Eine biblische Sicht auf die Nachrichten

Schalom Freunde,

die Ereignisse im Mittleren Osten (MO) erregen den Zorn und die Angst der Welt, sie werden von den Mächten Satans vorangetrieben und sind darauf aus zu verhindern, dass Israel sein Eigentum in Besitz nimmt (Obad 1:17). Dennoch richtet sich das Ziel dieses Krieges nicht gegen die Nation Israel oder das jüdische Volk oder die Gemeinde. Es ist Satans allerletzter Versuch die Rückkehr des Messias Yeshua zu verhindern, indem er Gottes Namen, Sein Wort und Sein Königreich zerstört. Der Vater der Lügen (Joh 8:44) möchte zeigen, dass das, was Gott sagt und ist, eine Lüge ist. Lasst uns diesen Angriff auf Seinen Namen ansehen. 

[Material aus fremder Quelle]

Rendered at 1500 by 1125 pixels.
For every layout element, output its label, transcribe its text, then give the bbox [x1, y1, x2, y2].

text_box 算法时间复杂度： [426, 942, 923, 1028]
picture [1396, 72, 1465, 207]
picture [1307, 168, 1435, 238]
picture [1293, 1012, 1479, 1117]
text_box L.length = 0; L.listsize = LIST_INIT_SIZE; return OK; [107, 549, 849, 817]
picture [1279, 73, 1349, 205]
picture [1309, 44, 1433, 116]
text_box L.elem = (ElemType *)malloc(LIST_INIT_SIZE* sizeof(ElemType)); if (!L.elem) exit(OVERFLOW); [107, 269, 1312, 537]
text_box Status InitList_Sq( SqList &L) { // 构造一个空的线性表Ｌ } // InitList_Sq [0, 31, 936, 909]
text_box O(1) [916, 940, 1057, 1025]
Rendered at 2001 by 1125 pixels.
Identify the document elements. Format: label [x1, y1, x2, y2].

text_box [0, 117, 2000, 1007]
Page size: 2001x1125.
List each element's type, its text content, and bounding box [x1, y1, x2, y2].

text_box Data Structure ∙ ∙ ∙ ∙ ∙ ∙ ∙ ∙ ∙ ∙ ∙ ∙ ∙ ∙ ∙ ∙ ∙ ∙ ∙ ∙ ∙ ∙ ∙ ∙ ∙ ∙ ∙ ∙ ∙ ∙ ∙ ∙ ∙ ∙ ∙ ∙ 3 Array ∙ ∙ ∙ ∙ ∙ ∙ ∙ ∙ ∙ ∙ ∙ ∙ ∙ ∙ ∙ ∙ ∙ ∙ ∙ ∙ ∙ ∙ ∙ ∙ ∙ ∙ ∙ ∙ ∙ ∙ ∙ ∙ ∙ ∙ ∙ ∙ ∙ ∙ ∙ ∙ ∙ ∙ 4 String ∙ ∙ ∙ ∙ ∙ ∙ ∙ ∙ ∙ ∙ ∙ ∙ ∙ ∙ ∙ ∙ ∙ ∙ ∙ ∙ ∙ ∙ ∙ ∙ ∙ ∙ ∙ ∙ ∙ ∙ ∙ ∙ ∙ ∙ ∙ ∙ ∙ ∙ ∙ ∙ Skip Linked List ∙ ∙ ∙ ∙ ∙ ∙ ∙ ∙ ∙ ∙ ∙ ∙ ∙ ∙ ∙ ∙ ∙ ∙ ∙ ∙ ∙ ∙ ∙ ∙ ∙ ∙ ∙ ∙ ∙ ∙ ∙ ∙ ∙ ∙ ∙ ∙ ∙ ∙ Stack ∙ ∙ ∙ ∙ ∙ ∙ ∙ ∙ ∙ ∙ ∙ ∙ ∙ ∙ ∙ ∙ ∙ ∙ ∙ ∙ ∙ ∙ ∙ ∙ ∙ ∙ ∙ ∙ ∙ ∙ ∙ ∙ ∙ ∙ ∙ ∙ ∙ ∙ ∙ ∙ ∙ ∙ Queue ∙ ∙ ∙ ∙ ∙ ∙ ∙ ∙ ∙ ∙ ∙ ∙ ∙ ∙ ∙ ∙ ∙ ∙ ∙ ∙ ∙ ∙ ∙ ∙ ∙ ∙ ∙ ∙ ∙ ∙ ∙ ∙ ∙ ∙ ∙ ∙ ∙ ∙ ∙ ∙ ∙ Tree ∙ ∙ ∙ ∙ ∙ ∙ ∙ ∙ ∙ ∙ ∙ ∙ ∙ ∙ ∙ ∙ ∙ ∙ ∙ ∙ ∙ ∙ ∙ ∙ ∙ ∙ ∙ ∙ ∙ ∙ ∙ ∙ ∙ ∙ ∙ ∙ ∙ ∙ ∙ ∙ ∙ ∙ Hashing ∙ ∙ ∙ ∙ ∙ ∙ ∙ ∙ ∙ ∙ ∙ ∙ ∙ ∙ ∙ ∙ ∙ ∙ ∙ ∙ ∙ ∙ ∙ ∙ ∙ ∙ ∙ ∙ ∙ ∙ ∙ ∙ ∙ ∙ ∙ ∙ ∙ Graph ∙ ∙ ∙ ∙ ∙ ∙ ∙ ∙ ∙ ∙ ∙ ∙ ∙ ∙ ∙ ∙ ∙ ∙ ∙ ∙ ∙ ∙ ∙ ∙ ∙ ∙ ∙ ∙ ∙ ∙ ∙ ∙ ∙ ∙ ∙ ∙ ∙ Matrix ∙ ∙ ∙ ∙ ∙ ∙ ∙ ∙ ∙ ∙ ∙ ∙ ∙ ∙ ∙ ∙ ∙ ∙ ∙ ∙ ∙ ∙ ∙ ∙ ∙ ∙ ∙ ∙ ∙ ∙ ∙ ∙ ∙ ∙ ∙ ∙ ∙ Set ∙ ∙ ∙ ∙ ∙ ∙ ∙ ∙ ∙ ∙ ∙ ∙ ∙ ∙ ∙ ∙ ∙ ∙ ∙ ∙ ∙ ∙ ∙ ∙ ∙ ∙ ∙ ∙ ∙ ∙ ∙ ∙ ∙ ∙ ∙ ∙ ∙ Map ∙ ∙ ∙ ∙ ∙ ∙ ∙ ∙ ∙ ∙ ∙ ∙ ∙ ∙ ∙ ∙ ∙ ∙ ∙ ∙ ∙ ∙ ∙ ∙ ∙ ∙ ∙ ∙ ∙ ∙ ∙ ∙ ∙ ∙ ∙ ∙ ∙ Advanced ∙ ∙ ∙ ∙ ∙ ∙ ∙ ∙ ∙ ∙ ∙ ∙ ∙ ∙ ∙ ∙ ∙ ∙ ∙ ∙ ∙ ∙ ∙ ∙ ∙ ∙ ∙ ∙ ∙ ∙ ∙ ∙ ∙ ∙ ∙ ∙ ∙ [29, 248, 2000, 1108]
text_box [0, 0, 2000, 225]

Was steht im MO wirklich auf dem Spiel? Gottes Name

„Name“ steht im biblischen Hebräisch symbolisch für das Wesen oder den Ruf einer Person. Satans Angriff gegen Israel ist ein Versuch, beides dadurch zu zerstören, dass er beweist, dass Gott nicht treu ist oder nicht in der Lage ist zu tun, was Er sagte.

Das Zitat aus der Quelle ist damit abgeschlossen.